Hubungan Eliza dan Eric masih berjalan baik, bahkan mereka semakin dekat. Malam ini, Eliza diundang keluarga Eric makan malam. Dari sore Eliza sudah sampai di Jogja, dia tidak tahu dalam rangka apa dia diundang oleh keluarga Eric.

Jam 7 malam, Eliza dijemput Eric ke hotel. Dari pakian Eric, sepertinya acaranya tidak terlalu formal. Karena Eric hanya menggenakan kaos putih berkerah dan celana katun.

"Ric, ada acara apa sih kita makan malam di rumah kamu?"

"Gak ada apa-apa, Mamah saja yang punya ide untuk acara ini."

"Tumben…"

"Mamah kangen kali sama kamu…"

"Yang kangen Tante atau kamu?"

"Kalau aku jangan ditanya lagi El, maunya tiap hari itu ya sama kamu…" ujar Eric sambil merangkul pundak Eliza.

Sekitar setengam jam, mereka sampai di rumah Eric. Di sana sudah ada kedua orang tua Eric dan juga Mia. Semua menyambut Eliza dengan ramah.

"Kita langsung makan, atau ngobrol dulu nih?" tanya Mamah Eric berbasa-basi.

"Sepertinya makan sambil ngobrol, asik deh Mah. Biar lebih santai Mah," sahut Mia.

"Boleh juga, ya sudah kita langsung makan malam saja yuk…"

Mereka semua sudah lama kenal, sehingga sudah tidak canggung lagi satu sama lain. Obrolan mereka diselingi canda sesekali.

"Ehmm… jadi gini El, Tante dan Om panggil kamu ke sini sebenarnya ada yang ingin kami sampaikan."

Wajah Eliza langsung berubah menjadi serius, "Apa Tante?" tanya Eliza pelan.

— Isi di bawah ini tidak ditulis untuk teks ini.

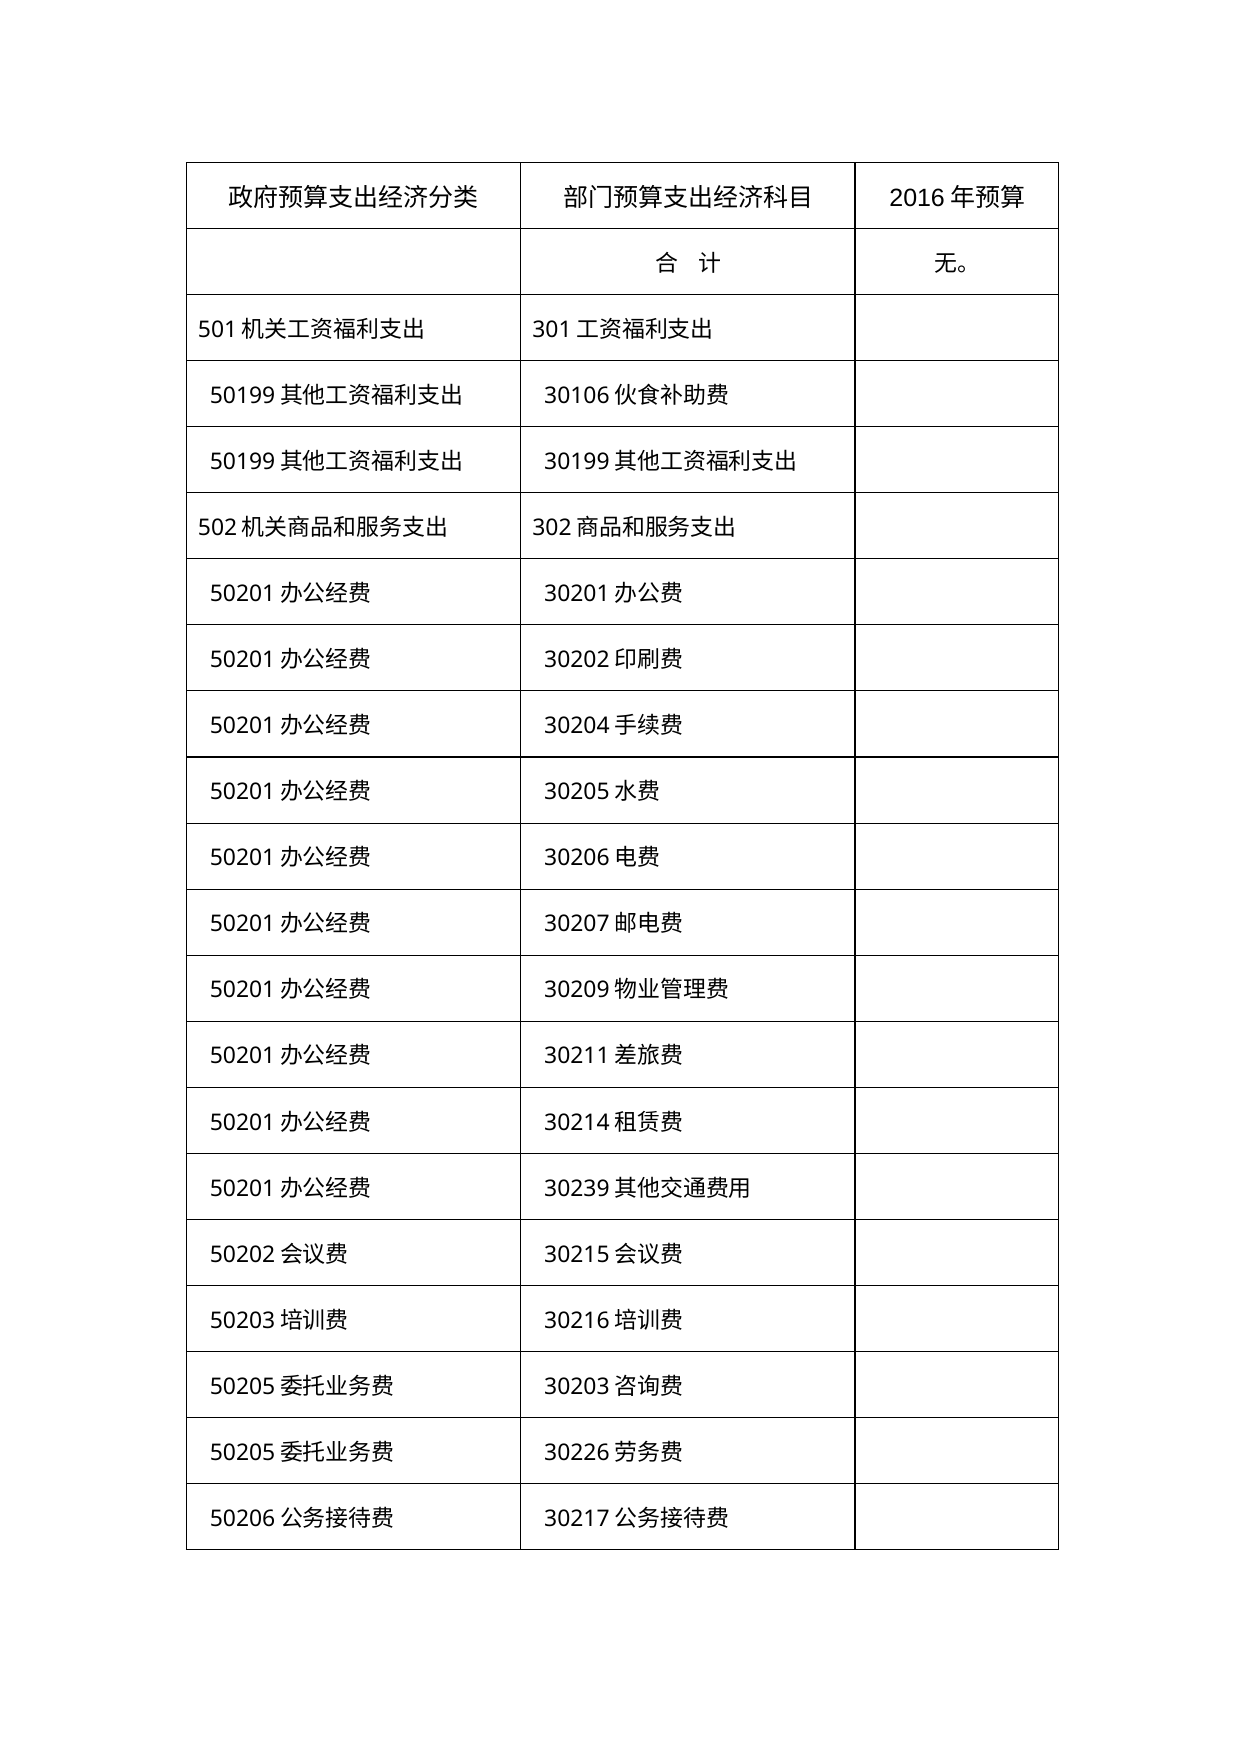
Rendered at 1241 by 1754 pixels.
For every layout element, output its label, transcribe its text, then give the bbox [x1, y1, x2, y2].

table_cell 50201办公经费 [187, 691, 520, 756]
table_cell [856, 1022, 1058, 1087]
table_cell 2016年预算 [856, 163, 1058, 228]
table_cell 30211差旅费 [521, 1022, 854, 1087]
table_cell 50201办公经费 [187, 625, 520, 690]
table_cell 30216培训费 [521, 1286, 854, 1351]
table_cell [856, 890, 1058, 954]
table_cell 政府预算支出经济分类 [187, 163, 520, 228]
table_cell [856, 1088, 1058, 1153]
table_cell 合 计 [521, 229, 854, 294]
table_cell 30199其他工资福利支出 [521, 427, 854, 492]
table_cell 50201办公经费 [187, 559, 520, 624]
table_cell 30226劳务费 [521, 1418, 854, 1483]
table_cell 30239其他交通费用 [521, 1154, 854, 1219]
table_cell [856, 824, 1058, 888]
table_cell [856, 956, 1058, 1021]
table_cell [856, 691, 1058, 756]
table_cell [856, 1418, 1058, 1483]
table_cell 30203咨询费 [521, 1352, 854, 1417]
table_cell 30205水费 [521, 758, 854, 822]
table_cell [856, 295, 1058, 360]
table_cell 50206公务接待费 [187, 1484, 520, 1549]
table_cell 50201办公经费 [187, 824, 520, 888]
table_cell 无。 [856, 229, 1058, 294]
table_cell 30207邮电费 [521, 890, 854, 954]
table_cell [856, 1484, 1058, 1549]
table_cell 30209物业管理费 [521, 956, 854, 1021]
table_cell 50203培训费 [187, 1286, 520, 1351]
table_cell 302商品和服务支出 [521, 493, 854, 558]
table_cell [856, 1286, 1058, 1351]
table_cell 50201办公经费 [187, 1022, 520, 1087]
table_cell 30204手续费 [521, 691, 854, 756]
table_cell 部门预算支出经济科目 [521, 163, 854, 228]
table_cell [856, 1154, 1058, 1219]
table_cell [187, 229, 520, 294]
table_cell 50201办公经费 [187, 890, 520, 954]
table_cell [856, 361, 1058, 426]
table_cell [856, 559, 1058, 624]
table_cell 501机关工资福利支出 [187, 295, 520, 360]
table_cell 30214租赁费 [521, 1088, 854, 1153]
table_cell 50205委托业务费 [187, 1352, 520, 1417]
table_cell 50201办公经费 [187, 956, 520, 1021]
table_cell 30215会议费 [521, 1220, 854, 1285]
table_cell 30106伙食补助费 [521, 361, 854, 426]
table_cell [856, 758, 1058, 822]
table_cell 30217公务接待费 [521, 1484, 854, 1549]
table_cell [856, 625, 1058, 690]
table_cell 50201办公经费 [187, 1154, 520, 1219]
table_cell [856, 1220, 1058, 1285]
table_cell 30202印刷费 [521, 625, 854, 690]
table_cell 301工资福利支出 [521, 295, 854, 360]
table_cell 30201办公费 [521, 559, 854, 624]
table_cell 50201办公经费 [187, 758, 520, 822]
table_cell [856, 427, 1058, 492]
table_cell 50199其他工资福利支出 [187, 427, 520, 492]
table_cell [856, 493, 1058, 558]
table_cell 50202会议费 [187, 1220, 520, 1285]
table_cell 502机关商品和服务支出 [187, 493, 520, 558]
table_cell 50201办公经费 [187, 1088, 520, 1153]
table_cell 50199其他工资福利支出 [187, 361, 520, 426]
table_cell [856, 1352, 1058, 1417]
table_cell 50205委托业务费 [187, 1418, 520, 1483]
table_cell 30206电费 [521, 824, 854, 888]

"Kamu dan Eric sudah lama bersama, dan Tante yakin kalian juga serius dengan hubungan ini. Tapi belakangan ini kesehatan Eric bermasalah, kamu tentu tahu itu. Tanpa Eric memberitahu kamu, pastinya kamu sudah bisa menebak apa sakit Eric kan?"

Eliza tidak menjawab, dia menatap Eric yang duduk di depannya.

"Sudah lama, Tante bilang sama Eric agar kasih tahu keadaannya sama kamu. Agar tidak ada yang ditutup-tutupi dari kamu. Tapi kata Eric dia belum siap untuk berterusterang sama kamu. Dia memilih untuk menyimpannya sendiri. Tapi Tante pikir, cepat atau lambat kamu harus tahu ini."

Eliza mencoba mencari jawaban dengan menatap Eric, tapi Eric tidak sanggup membalas tatapan Eliza, dia menunduk.